__Directions__
Can you print every line of the entries below verbatim, leaving the pictures out of your answer?

__Data entries__
• • •

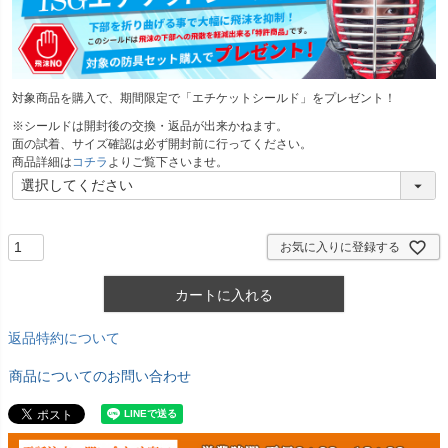
須
)
対象商品を購入で、期間限定で「エチケットシールド」をプレゼント！
※シールドは開封後の交換・返品が出来かねます。
面の試着、サイズ確認は必ず開封前に行ってください。
商品詳細は
コチラ
よりご覧下さいませ。
お気に入りに登録する
カートに入れる
返品特約について
商品についてのお問い合わせ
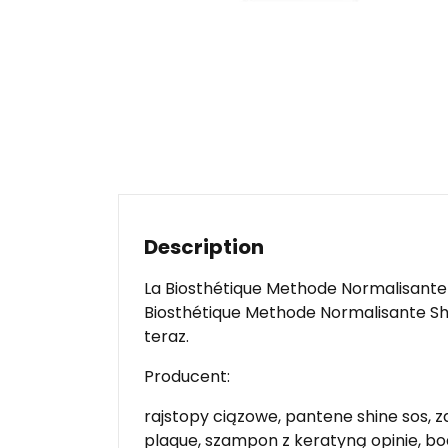
Description
La Biosthétique Methode Normalisant
Biosthétique Methode Normalisante Sh
teraz.
Producent:
rajstopy ciązowe, pantene shine sos, za
plaque, szampon z keratyną opinie, bo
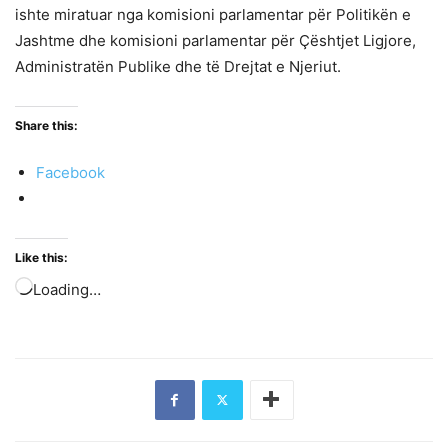
ishte miratuar nga komisioni parlamentar për Politikën e
Jashtme dhe komisioni parlamentar për Çështjet Ligjore,
Administratën Publike dhe të Drejtat e Njeriut.
Share this:
Facebook
Like this:
Loading…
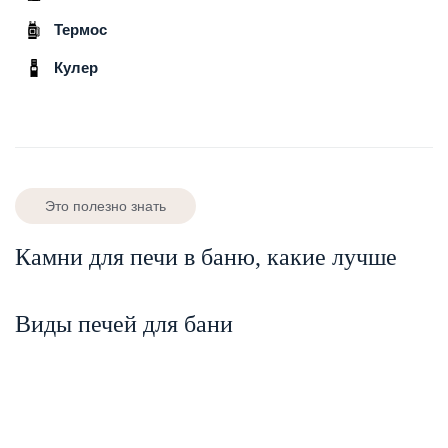
Термос
Кулер
Это полезно знать
Камни для печи в баню, какие лучше
Виды печей для бани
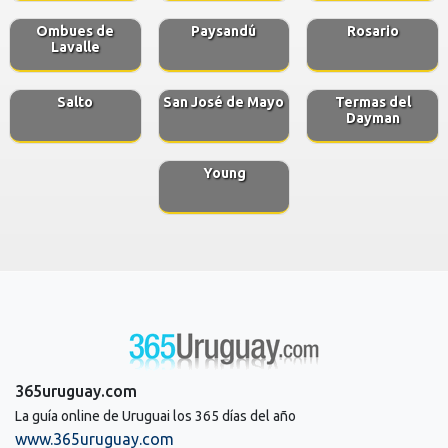
Ombues de
Paysandú
Rosario
Lavalle
Salto
San José de Mayo
Termas del
Dayman
Young
365uruguay.com
La guía online de Uruguai los 365 días del año
www.365uruguay.com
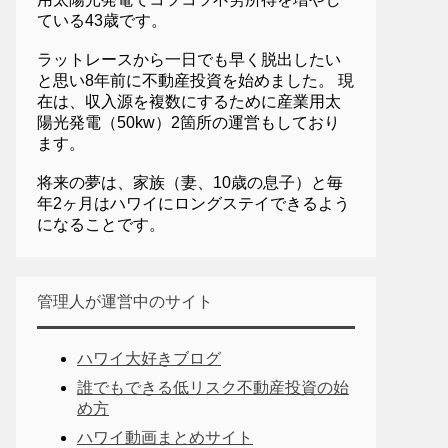
ている43歳です。
ラットレースから一日でも早く脱出したい
と思い8年前に不動産投資を始めました。 現
在は、収入源を複数にするために産業用太
陽光発電（50kw）2箇所の運営もしており
ます。
将来の夢は、家族（妻、10歳の息子）と毎
年2ヶ月はハワイにロングステイできるよう
になることです。
管理人が運営中のサイト
ハワイ大好きブログ
誰でもできる低リスク不動産投資の始
め方
ハワイ動画まとめサイト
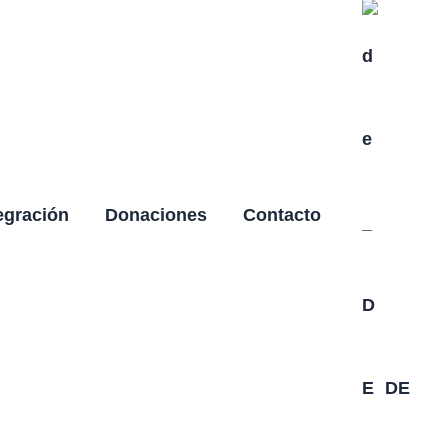
egración
Donaciones
Contacto
DE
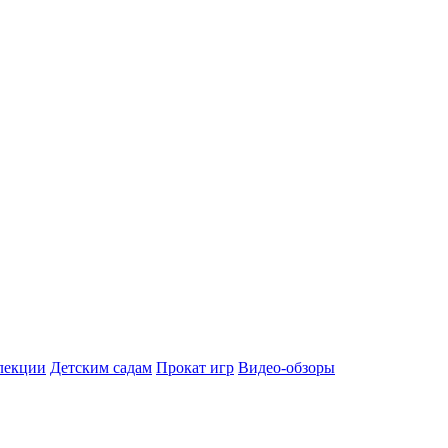
лекции
Детским садам
Прокат игр
Видео-обзоры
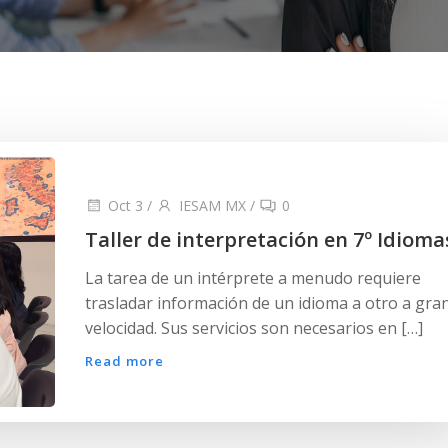
Oct 3
/
IESAM MX
/
0
Taller de interpretación en 7º Idioma
La tarea de un intérprete a menudo requiere
trasladar información de un idioma a otro a gra
velocidad. Sus servicios son necesarios en […]
Read more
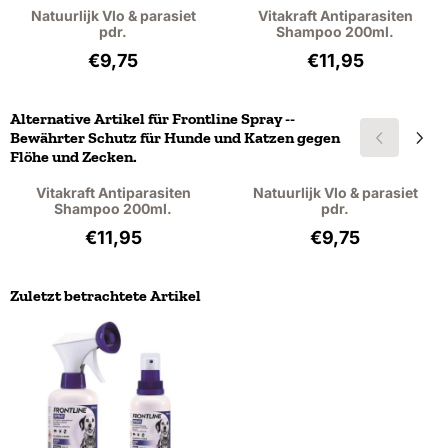
Natuurlijk Vlo & parasiet
Vitakraft Antiparasiten
pdr.
Shampoo 200ml.
Preis: 9,75, ohne MwSt.: 8,06
Preis: 11,95, ohn
€9,75
€11,95
Alternative Artikel für
Frontline Spray --
Bewährter Schutz für Hunde und Katzen gegen
Flöhe und Zecken.
Vitakraft Antiparasiten
Natuurlijk Vlo & parasiet
Shampoo 200ml.
pdr.
Preis: 11,95, ohne MwSt.: 10,96
Preis: 9,75, ohne
€11,95
€9,75
Zuletzt betrachtete Artikel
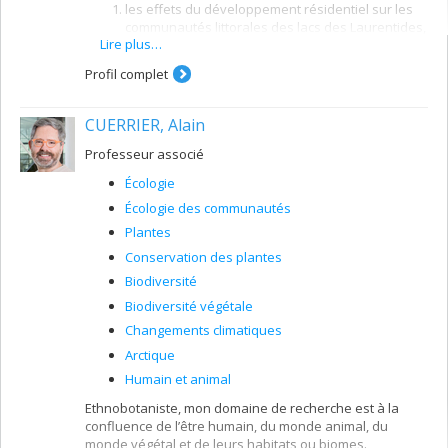
les effets du développement résidentiel sur les
communautés littorales des lacs des Laurentides,
Lire plus…
la distribution des algues filamenteuses et des
cyanobactéries benthiques dans le Saint-Laurent
Profil complet
et les implications de leur prolifération sur la
chimie et la trophie du fleuve,
CUERRIER, Alain
la réponse des communautés de diatomées à la
pollution métallique et leur utilisation comme
Professeur associé
indicateurs précoces de la récupération des
Écologie
écosystèmes contaminés.
Écologie des communautés
Champs d'expertise
Plantes
Cyanobactéries
Conservation des plantes
Diatomées
Biodiversité
Écologie
Biodiversité végétale
Invertébrés
Changements climatiques
Invertébrés benthiques
Arctique
Lacs
Humain et animal
Limnologie
Ethnobotaniste, mon domaine de recherche est à la
Macrophytes
confluence de l’être humain, du monde animal, du
Périphyton
monde végétal et de leurs habitats ou biomes.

• • •

__Answer to this task__
須
)
対象商品を購入で、期間限定で「エチケットシールド」をプレゼント！
※シールドは開封後の交換・返品が出来かねます。
面の試着、サイズ確認は必ず開封前に行ってください。
商品詳細は
コチラ
よりご覧下さいませ。
お気に入りに登録する
カートに入れる
返品特約について
商品についてのお問い合わせ
Description
La Biosthétique Methode Normalisant
Biosthétique Methode Normalisante Sh
teraz.
Producent:
rajstopy ciązowe, pantene shine sos, za
plaque, szampon z keratyną opinie, bo
ishte miratuar nga komisioni parlamentar për Politikën e
Jashtme dhe komisioni parlamentar për Çështjet Ligjore,
Administratën Publike dhe të Drejtat e Njeriut.
Share this:
Facebook
Like this:
Loading…
Термос
Кулер
Это полезно знать
Камни для печи в баню, какие лучше
Виды печей для бани
Ombues de
Paysandú
Rosario
Lavalle
Salto
San José de Mayo
Termas del
Dayman
Young
365uruguay.com
La guía online de Uruguai los 365 días del año
www.365uruguay.com
ている43歳です。
ラットレースから一日でも早く脱出したい
と思い8年前に不動産投資を始めました。 現
在は、収入源を複数にするために産業用太
陽光発電（50kw）2箇所の運営もしており
ます。
将来の夢は、家族（妻、10歳の息子）と毎
年2ヶ月はハワイにロングステイできるよう
になることです。
管理人が運営中のサイト
ハワイ大好きブログ
誰でもできる低リスク不動産投資の始
め方
ハワイ動画まとめサイト
egración
Donaciones
Contacto
DE
лекции
Детским садам
Прокат игр
Видео-обзоры
Oct 3
/
IESAM MX
/
0
Taller de interpretación en 7º Idioma
La tarea de un intérprete a menudo requiere
trasladar información de un idioma a otro a gra
velocidad. Sus servicios son necesarios en […]
Read more
Natuurlijk Vlo & parasiet
Vitakraft Antiparasiten
pdr.
Shampoo 200ml.
Preis: 9,75, ohne MwSt.: 8,06
Preis: 11,95, ohn
€9,75
€11,95
Alternative Artikel für
Frontline Spray --
Bewährter Schutz für Hunde und Katzen gegen
Flöhe und Zecken.
Vitakraft Antiparasiten
Natuurlijk Vlo & parasiet
Shampoo 200ml.
pdr.
Preis: 11,95, ohne MwSt.: 10,96
Preis: 9,75, ohne
€11,95
€9,75
Zuletzt betrachtete Artikel
les effets du développement résidentiel sur les
communautés littorales des lacs des Laurentides,
Lire plus…
la distribution des algues filamenteuses et des
cyanobactéries benthiques dans le Saint-Laurent
Profil complet
et les implications de leur prolifération sur la
chimie et la trophie du fleuve,
CUERRIER, Alain
la réponse des communautés de diatomées à la
pollution métallique et leur utilisation comme
Professeur associé
indicateurs précoces de la récupération des
Écologie
écosystèmes contaminés.
Écologie des communautés
Champs d'expertise
Plantes
Cyanobactéries
Conservation des plantes
Diatomées
Biodiversité
Écologie
Biodiversité végétale
Invertébrés
Changements climatiques
Invertébrés benthiques
Arctique
Lacs
Humain et animal
Limnologie
Ethnobotaniste, mon domaine de recherche est à la
Macrophytes
confluence de l’être humain, du monde animal, du
Périphyton
monde végétal et de leurs habitats ou biomes.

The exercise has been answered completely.